[Assigned task] Pull out each line of the records that contains the word "Klassiker". Case matters.

[Stored data]
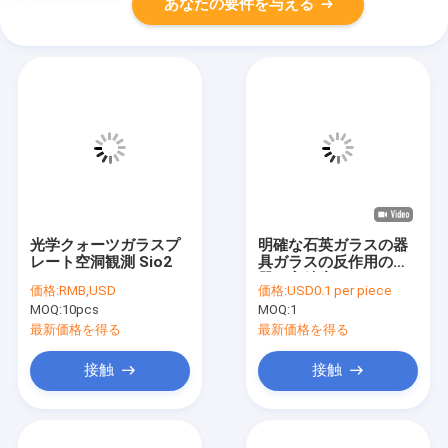
あなたの要件を与える
光学クォーツガラスプ
明確な石英ガラスの器
レート空洞観測 Sio2
具ガラスの反作用の容
器の高精度
価格:
RMB,USD
価格:
USD0.1 per piece
MOQ:
10pcs
MOQ:
1
最新価格を得る
最新価格を得る
接触
接触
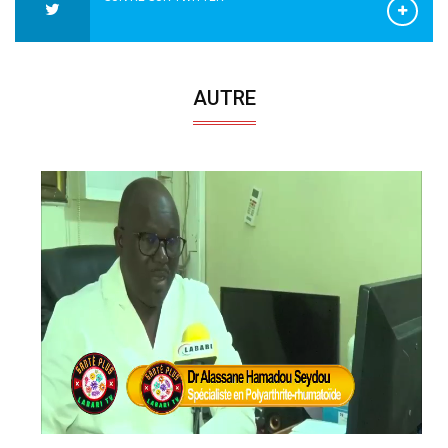
AUTRE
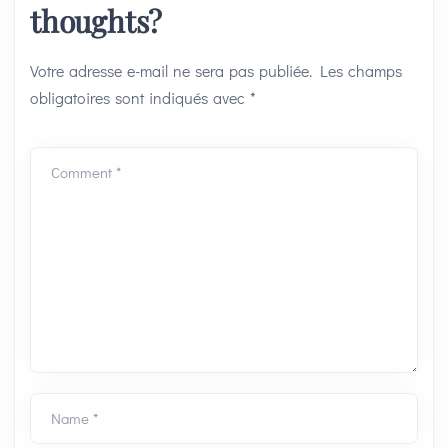
thoughts?
Votre adresse e-mail ne sera pas publiée.
Les champs
obligatoires sont indiqués avec
*
Comment *
Name *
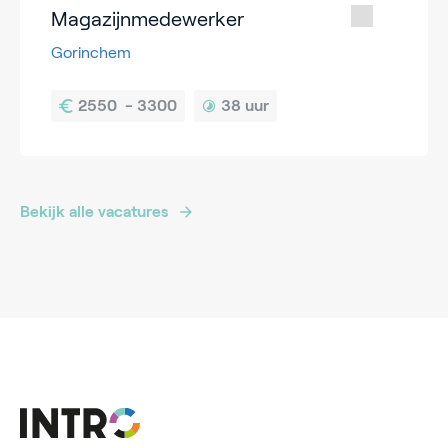
Magazijnmedewerker
Gorinchem
38 uur
Bekijk alle vacatures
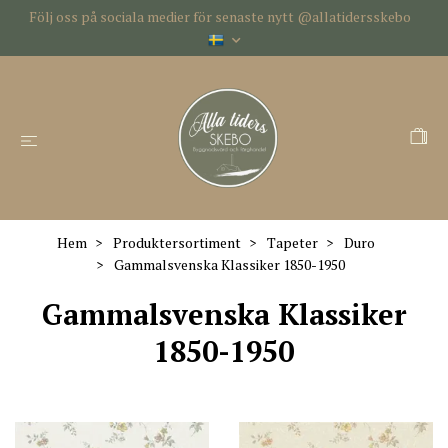
Följ oss på sociala medier för senaste nytt @allatidersskebo
Hem
Produktersortiment
Tapeter
Duro
Gammalsvenska Klassiker 1850-1950
Gammalsvenska Klassiker
1850-1950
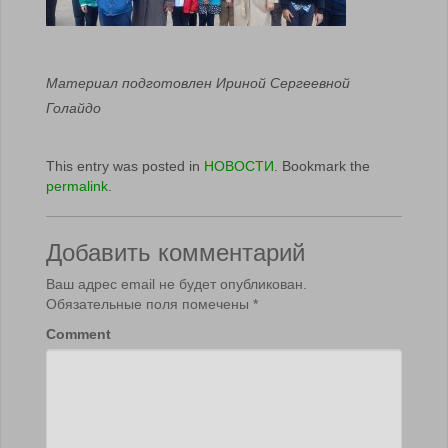
Материал подготовлен Ириной Сергеевной
Голайдо
This entry was posted in
НОВОСТИ
. Bookmark the
permalink
.
Добавить комментарий
Ваш адрес email не будет опубликован.
Обязательные поля помечены
*
Comment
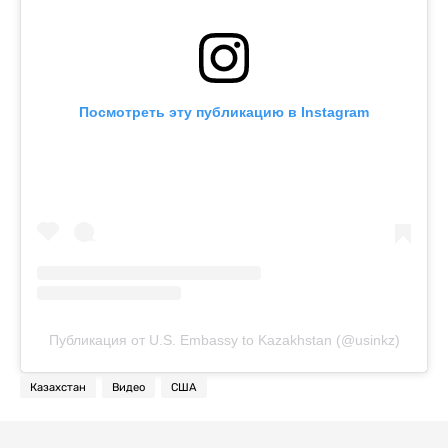
Посмотреть эту публикацию в Instagram
Публикация от U.S. Embassy to Kazakhstan (@usinkz)
Казахстан
Видео
США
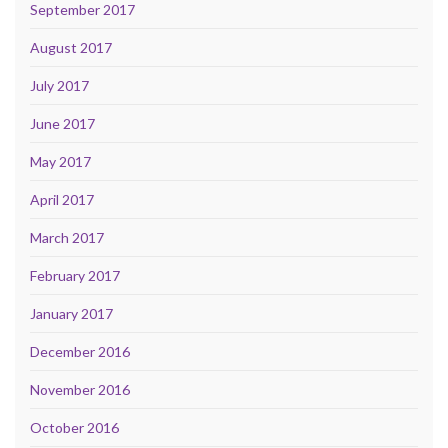
September 2017
August 2017
July 2017
June 2017
May 2017
April 2017
March 2017
February 2017
January 2017
December 2016
November 2016
October 2016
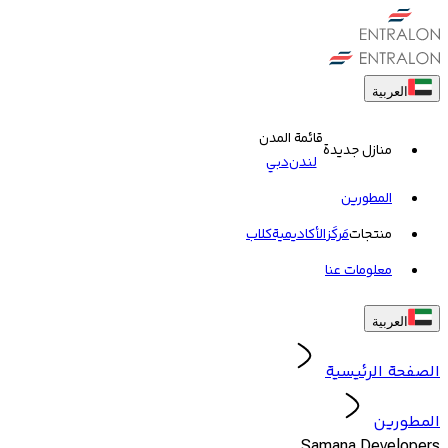
العربية
قائمة المدن
منازل جديدة
لندن
دبي
المطورين
منتجات
مَركَز
الأكاديمية
کلاب
معلومات عنا
العربية
الصفحة الرئيسية
المطورين
Samana Developers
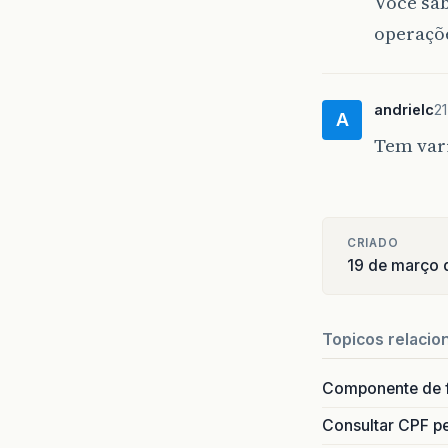
Você sa
operaçõe
andrielc
21
A
Tem var
CRIADO
19 de março 
Topicos relacio
Componente de 
Consultar CPF pe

[Response to the task]
Gammalsvenska Klassiker 1850-1950
Gammalsvenska Klassiker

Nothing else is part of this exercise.